▸ **Work to complete**: Print exactly the lines below between the line holding "of active users" and the line holding "- **Platform**: https://buymeacoffee.com/coreyrosamond", inclusive, and nothing more.

▸ **Records provided**:
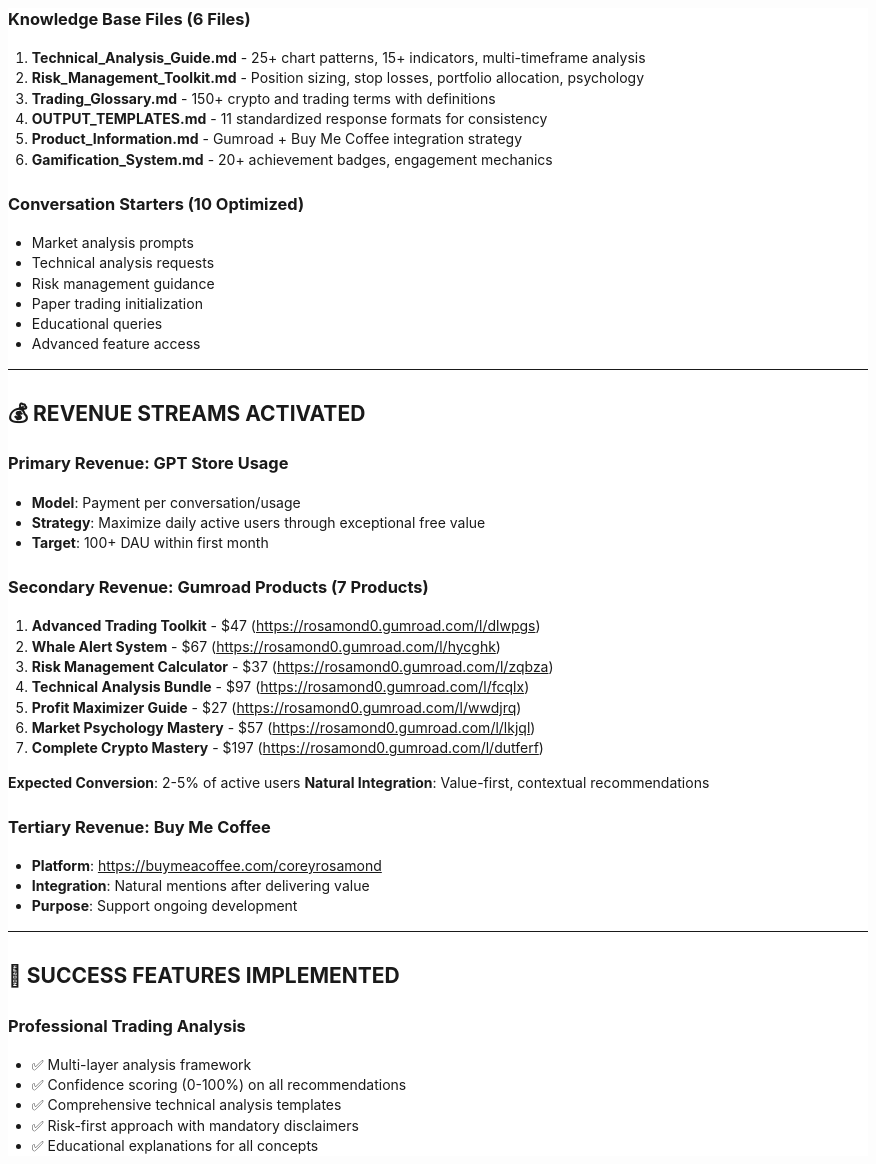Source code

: ### Knowledge Base Files (6 Files)
1. **Technical_Analysis_Guide.md** - 25+ chart patterns, 15+ indicators, multi-timeframe analysis
2. **Risk_Management_Toolkit.md** - Position sizing, stop losses, portfolio allocation, psychology
3. **Trading_Glossary.md** - 150+ crypto and trading terms with definitions
4. **OUTPUT_TEMPLATES.md** - 11 standardized response formats for consistency
5. **Product_Information.md** - Gumroad + Buy Me Coffee integration strategy
6. **Gamification_System.md** - 20+ achievement badges, engagement mechanics

### Conversation Starters (10 Optimized)
- Market analysis prompts
- Technical analysis requests
- Risk management guidance
- Paper trading initialization
- Educational queries
- Advanced feature access

---

## 💰 **REVENUE STREAMS ACTIVATED**

### Primary Revenue: GPT Store Usage
- **Model**: Payment per conversation/usage
- **Strategy**: Maximize daily active users through exceptional free value
- **Target**: 100+ DAU within first month

### Secondary Revenue: Gumroad Products (7 Products)
1. **Advanced Trading Toolkit** - $47 (https://rosamond0.gumroad.com/l/dlwpgs)
2. **Whale Alert System** - $67 (https://rosamond0.gumroad.com/l/hycghk)
3. **Risk Management Calculator** - $37 (https://rosamond0.gumroad.com/l/zqbza)
4. **Technical Analysis Bundle** - $97 (https://rosamond0.gumroad.com/l/fcqlx)
5. **Profit Maximizer Guide** - $27 (https://rosamond0.gumroad.com/l/wwdjrq)
6. **Market Psychology Mastery** - $57 (https://rosamond0.gumroad.com/l/lkjql)
7. **Complete Crypto Mastery** - $197 (https://rosamond0.gumroad.com/l/dutferf)

**Expected Conversion**: 2-5% of active users
**Natural Integration**: Value-first, contextual recommendations

### Tertiary Revenue: Buy Me Coffee
- **Platform**: https://buymeacoffee.com/coreyrosamond
- **Integration**: Natural mentions after delivering value
- **Purpose**: Support ongoing development

---

## 🎯 **SUCCESS FEATURES IMPLEMENTED**

### Professional Trading Analysis
- ✅ Multi-layer analysis framework
- ✅ Confidence scoring (0-100%) on all recommendations
- ✅ Comprehensive technical analysis templates
- ✅ Risk-first approach with mandatory disclaimers
- ✅ Educational explanations for all concepts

▸ **Result of this task**:
**Expected Conversion**: 2-5% of active users
**Natural Integration**: Value-first, contextual recommendations

### Tertiary Revenue: Buy Me Coffee
- **Platform**: https://buymeacoffee.com/coreyrosamond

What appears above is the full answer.